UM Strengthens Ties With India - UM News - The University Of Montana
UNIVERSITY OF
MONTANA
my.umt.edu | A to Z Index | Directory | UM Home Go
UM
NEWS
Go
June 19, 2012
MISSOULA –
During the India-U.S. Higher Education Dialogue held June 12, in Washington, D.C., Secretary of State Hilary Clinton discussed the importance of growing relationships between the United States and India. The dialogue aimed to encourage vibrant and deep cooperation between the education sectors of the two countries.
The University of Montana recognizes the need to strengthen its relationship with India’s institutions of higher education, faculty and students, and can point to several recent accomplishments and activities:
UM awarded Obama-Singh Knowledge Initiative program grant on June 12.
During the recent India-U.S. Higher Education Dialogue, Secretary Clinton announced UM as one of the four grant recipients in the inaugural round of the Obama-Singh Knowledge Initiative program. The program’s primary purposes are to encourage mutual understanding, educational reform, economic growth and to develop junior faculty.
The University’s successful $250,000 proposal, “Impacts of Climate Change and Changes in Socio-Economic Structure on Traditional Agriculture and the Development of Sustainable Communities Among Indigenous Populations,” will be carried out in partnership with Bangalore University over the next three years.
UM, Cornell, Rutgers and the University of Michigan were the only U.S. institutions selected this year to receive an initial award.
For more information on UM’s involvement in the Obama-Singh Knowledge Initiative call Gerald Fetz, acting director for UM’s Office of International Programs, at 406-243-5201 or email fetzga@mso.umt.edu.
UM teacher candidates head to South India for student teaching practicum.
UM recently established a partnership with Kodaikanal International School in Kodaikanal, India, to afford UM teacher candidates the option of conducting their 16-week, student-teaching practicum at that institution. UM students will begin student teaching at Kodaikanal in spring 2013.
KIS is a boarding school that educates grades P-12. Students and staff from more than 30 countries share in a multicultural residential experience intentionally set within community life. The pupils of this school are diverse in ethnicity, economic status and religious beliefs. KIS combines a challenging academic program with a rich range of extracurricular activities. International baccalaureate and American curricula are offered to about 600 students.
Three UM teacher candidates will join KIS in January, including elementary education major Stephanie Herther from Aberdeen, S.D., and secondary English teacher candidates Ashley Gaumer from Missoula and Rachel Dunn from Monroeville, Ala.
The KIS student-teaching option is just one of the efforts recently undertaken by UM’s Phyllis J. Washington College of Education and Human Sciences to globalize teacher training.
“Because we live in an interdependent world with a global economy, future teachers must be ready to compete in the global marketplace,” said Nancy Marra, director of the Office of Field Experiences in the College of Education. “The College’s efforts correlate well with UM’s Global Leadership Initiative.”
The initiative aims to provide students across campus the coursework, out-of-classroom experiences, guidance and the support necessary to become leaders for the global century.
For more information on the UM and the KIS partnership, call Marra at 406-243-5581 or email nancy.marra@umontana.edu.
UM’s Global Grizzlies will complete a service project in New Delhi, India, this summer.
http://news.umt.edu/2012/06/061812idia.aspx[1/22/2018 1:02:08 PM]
--
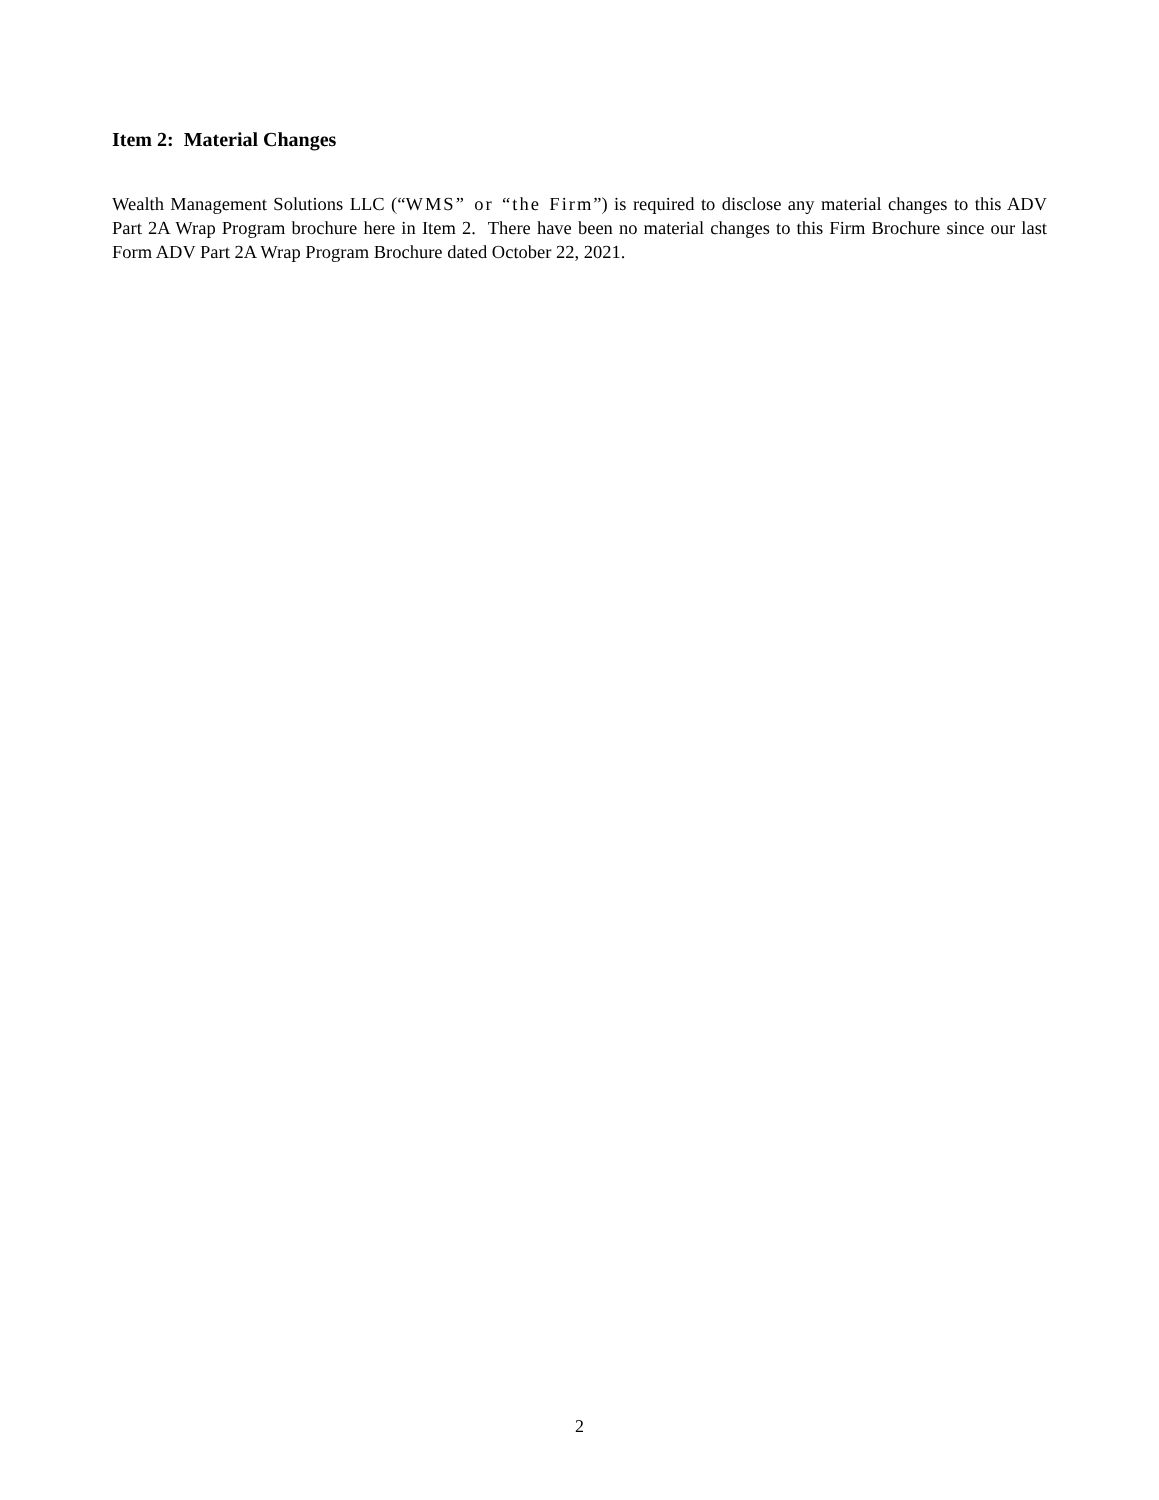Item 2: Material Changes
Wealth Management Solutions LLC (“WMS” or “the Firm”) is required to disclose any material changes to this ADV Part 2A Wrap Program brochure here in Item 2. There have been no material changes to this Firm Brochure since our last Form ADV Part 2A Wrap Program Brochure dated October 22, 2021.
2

*Activity*.
Select all lines in the listing that include the word "call".

*Result*.
For more information on UM’s involvement in the Obama-Singh Knowledge Initiative call Gerald Fetz, acting director for UM’s Office of International Programs, at 406-243-5201 or email fetzga@mso.umt.edu.
For more information on the UM and the KIS partnership, call Marra at 406-243-5581 or email nancy.marra@umontana.edu.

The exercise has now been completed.